+++ Supplied material

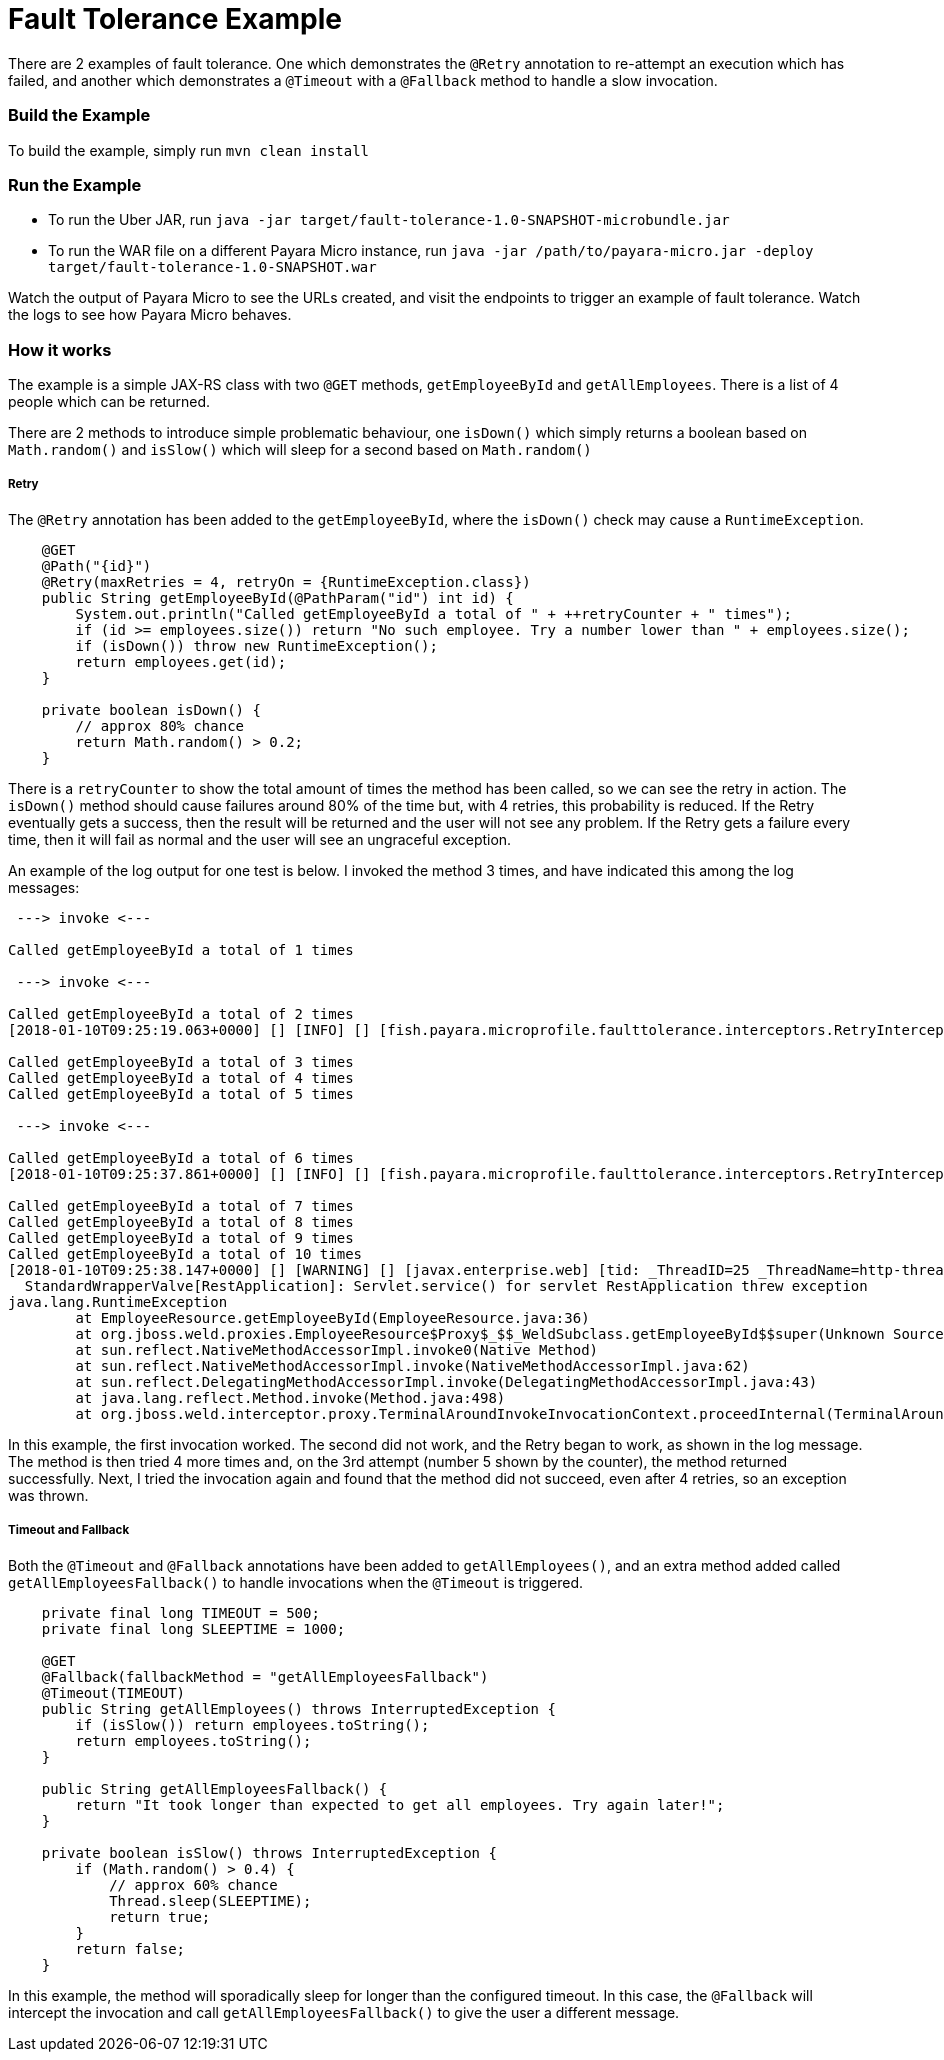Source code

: = Fault Tolerance Example

There are 2 examples of fault tolerance. One which demonstrates the `@Retry` annotation to re-attempt an execution which has failed, and another which demonstrates a `@Timeout` with a `@Fallback` method to handle a slow invocation.

=== Build the Example
To build the example, simply run `mvn clean install`

=== Run the Example
* To run the Uber JAR, run `java -jar target/fault-tolerance-1.0-SNAPSHOT-microbundle.jar`
* To run the WAR file on a different Payara Micro instance, run `java -jar /path/to/payara-micro.jar -deploy target/fault-tolerance-1.0-SNAPSHOT.war`

Watch the output of Payara Micro to see the URLs created, and visit the endpoints to trigger an example of fault tolerance. Watch the logs to see how Payara Micro behaves.

=== How it works
The example is a simple JAX-RS class with two `@GET` methods, `getEmployeeById` and `getAllEmployees`. There is a list of 4 people which can be returned.

There are 2 methods to introduce simple problematic behaviour, one `isDown()` which simply returns a boolean based on `Math.random()` and `isSlow()` which will sleep for a second based on `Math.random()`

===== Retry
The `@Retry` annotation has been added to the `getEmployeeById`, where the `isDown()` check may cause a `RuntimeException`.

[source, java]
----
    @GET
    @Path("{id}")
    @Retry(maxRetries = 4, retryOn = {RuntimeException.class})
    public String getEmployeeById(@PathParam("id") int id) {
        System.out.println("Called getEmployeeById a total of " + ++retryCounter + " times");
        if (id >= employees.size()) return "No such employee. Try a number lower than " + employees.size();
        if (isDown()) throw new RuntimeException();
        return employees.get(id);
    }

    private boolean isDown() {
        // approx 80% chance
        return Math.random() > 0.2;
    }
----

There is a `retryCounter` to show the total amount of times the method has been called, so we can see the retry in action. The `isDown()` method should cause failures around 80% of the time but, with 4 retries, this probability is reduced. If the Retry eventually gets a success, then the result will be returned and the user will not see any problem. If the Retry gets a failure every time, then it will fail as normal and the user will see an ungraceful exception.

An example of the log output for one test is below. I invoked the method 3 times, and have indicated this among the log messages:

----

 ---> invoke <---

Called getEmployeeById a total of 1 times

 ---> invoke <---

Called getEmployeeById a total of 2 times
[2018-01-10T09:25:19.063+0000] [] [INFO] [] [fish.payara.microprofile.faulttolerance.interceptors.RetryInterceptor] [tid: _ThreadID=20 _ThreadName=http-thread-pool::http-listener(1)] [timeMillis: 1515576319063] [levelValue: 800] Retrying as long as maxDuration isnt breached, and no more than {0} times

Called getEmployeeById a total of 3 times
Called getEmployeeById a total of 4 times
Called getEmployeeById a total of 5 times

 ---> invoke <---

Called getEmployeeById a total of 6 times
[2018-01-10T09:25:37.861+0000] [] [INFO] [] [fish.payara.microprofile.faulttolerance.interceptors.RetryInterceptor] [tid: _ThreadID=25 _ThreadName=http-thread-pool::http-listener(6)] [timeMillis: 1515576337861] [levelValue: 800] Retrying as long as maxDuration isnt breached, and no more than {0} times

Called getEmployeeById a total of 7 times
Called getEmployeeById a total of 8 times
Called getEmployeeById a total of 9 times
Called getEmployeeById a total of 10 times
[2018-01-10T09:25:38.147+0000] [] [WARNING] [] [javax.enterprise.web] [tid: _ThreadID=25 _ThreadName=http-thread-pool::http-listener(6)] [timeMillis: 1515576338147] [levelValue: 900] [[
  StandardWrapperValve[RestApplication]: Servlet.service() for servlet RestApplication threw exception
java.lang.RuntimeException
        at EmployeeResource.getEmployeeById(EmployeeResource.java:36)
        at org.jboss.weld.proxies.EmployeeResource$Proxy$_$$_WeldSubclass.getEmployeeById$$super(Unknown Source)
        at sun.reflect.NativeMethodAccessorImpl.invoke0(Native Method)
        at sun.reflect.NativeMethodAccessorImpl.invoke(NativeMethodAccessorImpl.java:62)
        at sun.reflect.DelegatingMethodAccessorImpl.invoke(DelegatingMethodAccessorImpl.java:43)
        at java.lang.reflect.Method.invoke(Method.java:498)
        at org.jboss.weld.interceptor.proxy.TerminalAroundInvokeInvocationContext.proceedInternal(TerminalAroundInvokeInvocationContext.java:51)
----
In this example, the first invocation worked. The second did not work, and the Retry began to work, as shown in the log message. The method is then tried 4 more times and, on the 3rd attempt (number 5 shown by the counter), the method returned successfully. Next, I tried the invocation again and found that the method did not succeed, even after 4 retries, so an exception was thrown.


===== Timeout and Fallback
Both the `@Timeout` and `@Fallback` annotations have been added to `getAllEmployees()`, and an extra method added called `getAllEmployeesFallback()` to handle invocations when the `@Timeout` is triggered.

[source, java]
----
    private final long TIMEOUT = 500;
    private final long SLEEPTIME = 1000;

    @GET
    @Fallback(fallbackMethod = "getAllEmployeesFallback")
    @Timeout(TIMEOUT)
    public String getAllEmployees() throws InterruptedException {
        if (isSlow()) return employees.toString();
        return employees.toString();
    }

    public String getAllEmployeesFallback() {
        return "It took longer than expected to get all employees. Try again later!";
    }

    private boolean isSlow() throws InterruptedException {
        if (Math.random() > 0.4) {
            // approx 60% chance
            Thread.sleep(SLEEPTIME);
            return true;
        }
        return false;
    }
----

In this example, the method will sporadically sleep for longer than the configured timeout. In this case, the `@Fallback` will intercept the invocation and call `getAllEmployeesFallback()` to give the user a different message.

++++++

With the pictures removed, the entries above should be transcribed exactly.

# [Solved exercise]
Source code

: = Fault Tolerance Example

There are 2 examples of fault tolerance. One which demonstrates the `@Retry` annotation to re-attempt an execution which has failed, and another which demonstrates a `@Timeout` with a `@Fallback` method to handle a slow invocation.

=== Build the Example
To build the example, simply run `mvn clean install`

=== Run the Example
* To run the Uber JAR, run `java -jar target/fault-tolerance-1.0-SNAPSHOT-microbundle.jar`
* To run the WAR file on a different Payara Micro instance, run `java -jar /path/to/payara-micro.jar -deploy target/fault-tolerance-1.0-SNAPSHOT.war`

Watch the output of Payara Micro to see the URLs created, and visit the endpoints to trigger an example of fault tolerance. Watch the logs to see how Payara Micro behaves.

=== How it works
The example is a simple JAX-RS class with two `@GET` methods, `getEmployeeById` and `getAllEmployees`. There is a list of 4 people which can be returned.

There are 2 methods to introduce simple problematic behaviour, one `isDown()` which simply returns a boolean based on `Math.random()` and `isSlow()` which will sleep for a second based on `Math.random()`

===== Retry
The `@Retry` annotation has been added to the `getEmployeeById`, where the `isDown()` check may cause a `RuntimeException`.

[source, java]
----
    @GET
    @Path("{id}")
    @Retry(maxRetries = 4, retryOn = {RuntimeException.class})
    public String getEmployeeById(@PathParam("id") int id) {
        System.out.println("Called getEmployeeById a total of " + ++retryCounter + " times");
        if (id >= employees.size()) return "No such employee. Try a number lower than " + employees.size();
        if (isDown()) throw new RuntimeException();
        return employees.get(id);
    }

    private boolean isDown() {
        // approx 80% chance
        return Math.random() > 0.2;
    }
----

There is a `retryCounter` to show the total amount of times the method has been called, so we can see the retry in action. The `isDown()` method should cause failures around 80% of the time but, with 4 retries, this probability is reduced. If the Retry eventually gets a success, then the result will be returned and the user will not see any problem. If the Retry gets a failure every time, then it will fail as normal and the user will see an ungraceful exception.

An example of the log output for one test is below. I invoked the method 3 times, and have indicated this among the log messages:

----

 ---> invoke <---

Called getEmployeeById a total of 1 times

 ---> invoke <---

Called getEmployeeById a total of 2 times
[2018-01-10T09:25:19.063+0000] [] [INFO] [] [fish.payara.microprofile.faulttolerance.interceptors.RetryInterceptor] [tid: _ThreadID=20 _ThreadName=http-thread-pool::http-listener(1)] [timeMillis: 1515576319063] [levelValue: 800] Retrying as long as maxDuration isnt breached, and no more than {0} times

Called getEmployeeById a total of 3 times
Called getEmployeeById a total of 4 times
Called getEmployeeById a total of 5 times

 ---> invoke <---

Called getEmployeeById a total of 6 times
[2018-01-10T09:25:37.861+0000] [] [INFO] [] [fish.payara.microprofile.faulttolerance.interceptors.RetryInterceptor] [tid: _ThreadID=25 _ThreadName=http-thread-pool::http-listener(6)] [timeMillis: 1515576337861] [levelValue: 800] Retrying as long as maxDuration isnt breached, and no more than {0} times

Called getEmployeeById a total of 7 times
Called getEmployeeById a total of 8 times
Called getEmployeeById a total of 9 times
Called getEmployeeById a total of 10 times
[2018-01-10T09:25:38.147+0000] [] [WARNING] [] [javax.enterprise.web] [tid: _ThreadID=25 _ThreadName=http-thread-pool::http-listener(6)] [timeMillis: 1515576338147] [levelValue: 900] [[
  StandardWrapperValve[RestApplication]: Servlet.service() for servlet RestApplication threw exception
java.lang.RuntimeException
        at EmployeeResource.getEmployeeById(EmployeeResource.java:36)
        at org.jboss.weld.proxies.EmployeeResource$Proxy$_$$_WeldSubclass.getEmployeeById$$super(Unknown Source)
        at sun.reflect.NativeMethodAccessorImpl.invoke0(Native Method)
        at sun.reflect.NativeMethodAccessorImpl.invoke(NativeMethodAccessorImpl.java:62)
        at sun.reflect.DelegatingMethodAccessorImpl.invoke(DelegatingMethodAccessorImpl.java:43)
        at java.lang.reflect.Method.invoke(Method.java:498)
        at org.jboss.weld.interceptor.proxy.TerminalAroundInvokeInvocationContext.proceedInternal(TerminalAroundInvokeInvocationContext.java:51)
----
In this example, the first invocation worked. The second did not work, and the Retry began to work, as shown in the log message. The method is then tried 4 more times and, on the 3rd attempt (number 5 shown by the counter), the method returned successfully. Next, I tried the invocation again and found that the method did not succeed, even after 4 retries, so an exception was thrown.


===== Timeout and Fallback
Both the `@Timeout` and `@Fallback` annotations have been added to `getAllEmployees()`, and an extra method added called `getAllEmployeesFallback()` to handle invocations when the `@Timeout` is triggered.

[source, java]
----
    private final long TIMEOUT = 500;
    private final long SLEEPTIME = 1000;

    @GET
    @Fallback(fallbackMethod = "getAllEmployeesFallback")
    @Timeout(TIMEOUT)
    public String getAllEmployees() throws InterruptedException {
        if (isSlow()) return employees.toString();
        return employees.toString();
    }

    public String getAllEmployeesFallback() {
        return "It took longer than expected to get all employees. Try again later!";
    }

    private boolean isSlow() throws InterruptedException {
        if (Math.random() > 0.4) {
            // approx 60% chance
            Thread.sleep(SLEEPTIME);
            return true;
        }
        return false;
    }
----

In this example, the method will sporadically sleep for longer than the configured timeout. In this case, the `@Fallback` will intercept the invocation and call `getAllEmployeesFallback()` to give the user a different message.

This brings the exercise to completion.